Examples of readily abused systems include those with workplace honor codes (e.g., unregulated employee use of company vehicles and equipment), use of an unchanging job placement exam (that allows applicants to inform others of the questions) and unilateral hiring decision authority vested in one HR manager, without accountability (which allows all sorts of mischief).

A more extreme example of abused employment systems include those that ignore (i.e., allow, through unawareness, inattention or connivance), permit (i.e., officially give permission for) or encourage rogue police behaviors, despite official department proscription and prohibition of these.

Abusive: If the designed employment system’s processes and methods of solicitation, screening and placement have harmful consequences that, from the perspective of its designers, are intended and deliberately induced, that employment system is, from the standpoint of those harmed, an example of the abusive type.

A police department that institutionalizes through formal (even if discreet, “in-house”) approval of the use of terror, intimidation, graft, shakedowns, etc., would illustrate an abusive employment system—and one that cannot be merely “tweaked”.

Why Systemic Abuse is Inevitable

There are good reasons to believe that “every system has its abuses” is and always will be true, because among us, as in all of nature, and barring extreme genetic re-engineering of human nature, there will always be the gifted cunning cheat, the powerful predator, the misguided altruist (which, hopefully, is not a redundant concept), and the eager parasite.

As long as those capacities are in the human genome, even the most utopian and idealistic system will be vulnerable to abuse, despite—or worse—because of its high-minded principles. Accordingly, the most that can be hoped for is minimization of the potential for and occurrence of abuse, not their complete elimination.

Unfortunately, and in all likelihood, any system that is conceived as offering complete control and prevention of abuse will, it seems, have to be a very heavy “visible hand” indeed and inherently at risk of abuse by deliberate design or through flaws in its design. Given the level of surveillance and control that would require, “invisible brain ” is the more apt, more iron-handed term.

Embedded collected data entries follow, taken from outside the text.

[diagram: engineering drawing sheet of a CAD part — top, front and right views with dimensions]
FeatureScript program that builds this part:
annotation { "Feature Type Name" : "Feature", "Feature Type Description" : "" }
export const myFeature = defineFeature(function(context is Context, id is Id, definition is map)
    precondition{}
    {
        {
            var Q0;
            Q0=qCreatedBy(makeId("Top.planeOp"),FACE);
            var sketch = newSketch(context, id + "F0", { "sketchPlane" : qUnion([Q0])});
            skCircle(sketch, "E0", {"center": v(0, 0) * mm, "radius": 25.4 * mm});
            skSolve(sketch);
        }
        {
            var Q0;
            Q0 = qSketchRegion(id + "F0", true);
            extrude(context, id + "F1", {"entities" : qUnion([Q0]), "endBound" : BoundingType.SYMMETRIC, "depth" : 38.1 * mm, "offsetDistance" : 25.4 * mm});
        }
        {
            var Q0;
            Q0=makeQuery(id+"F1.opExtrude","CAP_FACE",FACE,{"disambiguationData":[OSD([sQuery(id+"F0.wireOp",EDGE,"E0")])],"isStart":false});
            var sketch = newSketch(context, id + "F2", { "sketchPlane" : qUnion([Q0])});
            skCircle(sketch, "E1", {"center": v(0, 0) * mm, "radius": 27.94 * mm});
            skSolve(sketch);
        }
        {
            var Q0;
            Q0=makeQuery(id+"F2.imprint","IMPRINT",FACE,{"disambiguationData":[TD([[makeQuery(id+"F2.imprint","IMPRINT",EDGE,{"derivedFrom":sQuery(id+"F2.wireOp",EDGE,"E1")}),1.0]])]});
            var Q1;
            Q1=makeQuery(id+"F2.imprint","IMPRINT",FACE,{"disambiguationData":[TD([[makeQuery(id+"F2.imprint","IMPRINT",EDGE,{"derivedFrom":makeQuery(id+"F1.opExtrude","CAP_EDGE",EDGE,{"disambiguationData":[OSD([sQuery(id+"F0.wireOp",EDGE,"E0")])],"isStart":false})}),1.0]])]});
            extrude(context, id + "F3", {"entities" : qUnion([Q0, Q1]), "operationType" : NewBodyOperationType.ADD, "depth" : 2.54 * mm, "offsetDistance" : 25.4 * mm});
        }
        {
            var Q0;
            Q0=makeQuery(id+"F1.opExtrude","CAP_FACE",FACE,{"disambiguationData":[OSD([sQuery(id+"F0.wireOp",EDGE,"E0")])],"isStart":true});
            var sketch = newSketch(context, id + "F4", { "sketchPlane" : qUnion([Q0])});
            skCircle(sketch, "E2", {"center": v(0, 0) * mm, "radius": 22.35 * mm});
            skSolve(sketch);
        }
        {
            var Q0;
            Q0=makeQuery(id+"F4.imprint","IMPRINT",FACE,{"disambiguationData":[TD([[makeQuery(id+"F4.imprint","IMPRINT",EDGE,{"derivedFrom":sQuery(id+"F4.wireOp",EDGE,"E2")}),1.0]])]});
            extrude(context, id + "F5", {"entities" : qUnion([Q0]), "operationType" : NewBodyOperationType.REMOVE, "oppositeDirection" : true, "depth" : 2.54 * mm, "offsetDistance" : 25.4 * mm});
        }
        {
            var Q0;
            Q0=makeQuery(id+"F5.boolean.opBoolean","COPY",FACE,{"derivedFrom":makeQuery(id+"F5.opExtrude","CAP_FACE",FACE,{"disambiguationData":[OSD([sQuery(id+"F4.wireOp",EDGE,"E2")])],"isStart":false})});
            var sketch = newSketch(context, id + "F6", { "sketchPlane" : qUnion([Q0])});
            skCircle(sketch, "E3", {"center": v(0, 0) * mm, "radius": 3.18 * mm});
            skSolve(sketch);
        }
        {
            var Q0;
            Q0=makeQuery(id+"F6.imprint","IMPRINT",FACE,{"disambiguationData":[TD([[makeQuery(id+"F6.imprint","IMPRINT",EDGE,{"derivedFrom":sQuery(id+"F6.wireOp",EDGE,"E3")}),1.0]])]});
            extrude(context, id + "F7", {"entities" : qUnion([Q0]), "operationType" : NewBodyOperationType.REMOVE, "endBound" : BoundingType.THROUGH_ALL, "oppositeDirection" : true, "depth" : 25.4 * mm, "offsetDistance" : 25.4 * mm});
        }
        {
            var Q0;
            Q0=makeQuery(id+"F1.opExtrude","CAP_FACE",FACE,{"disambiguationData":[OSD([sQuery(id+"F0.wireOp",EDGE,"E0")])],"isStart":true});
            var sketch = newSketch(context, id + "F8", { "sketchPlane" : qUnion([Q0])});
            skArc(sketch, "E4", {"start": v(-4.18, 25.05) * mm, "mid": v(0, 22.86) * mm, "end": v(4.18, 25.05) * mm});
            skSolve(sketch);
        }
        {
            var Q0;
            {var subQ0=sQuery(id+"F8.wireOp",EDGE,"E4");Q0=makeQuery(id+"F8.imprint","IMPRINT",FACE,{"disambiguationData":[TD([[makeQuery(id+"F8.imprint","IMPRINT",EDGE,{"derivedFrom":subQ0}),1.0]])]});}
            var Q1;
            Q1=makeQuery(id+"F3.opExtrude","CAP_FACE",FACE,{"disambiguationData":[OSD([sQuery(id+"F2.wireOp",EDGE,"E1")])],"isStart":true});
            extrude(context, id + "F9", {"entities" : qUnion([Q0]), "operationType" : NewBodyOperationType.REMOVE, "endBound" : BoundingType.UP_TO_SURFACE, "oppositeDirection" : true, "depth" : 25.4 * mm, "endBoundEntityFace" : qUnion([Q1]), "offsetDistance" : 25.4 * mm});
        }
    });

For example, consider the power and probable trajectory of a genetically engineered “utopian” society dedicated to “weeding out” human “flaws” such as selfishness (the “Ayn Rand” laissez-faire gene), predatory behavior (which could render us incapable of combat when necessary or of working in MA—mergers and acquisitions), cheating (goodbye useful geopolitical bluffing) and misguided altruism (the easiest way of preventing that being the elimination of altruism, period).

Mutants, throwbacks, aliens and genetic cheats would all be able to exploit this kind of system to their own advantage and to the disadvantage of everyone else. These considerations suggest there is only one system guaranteed to prevent further abuse and eliminate existing abuse.

One in which everyone is an abuser and the abusers eliminate each other.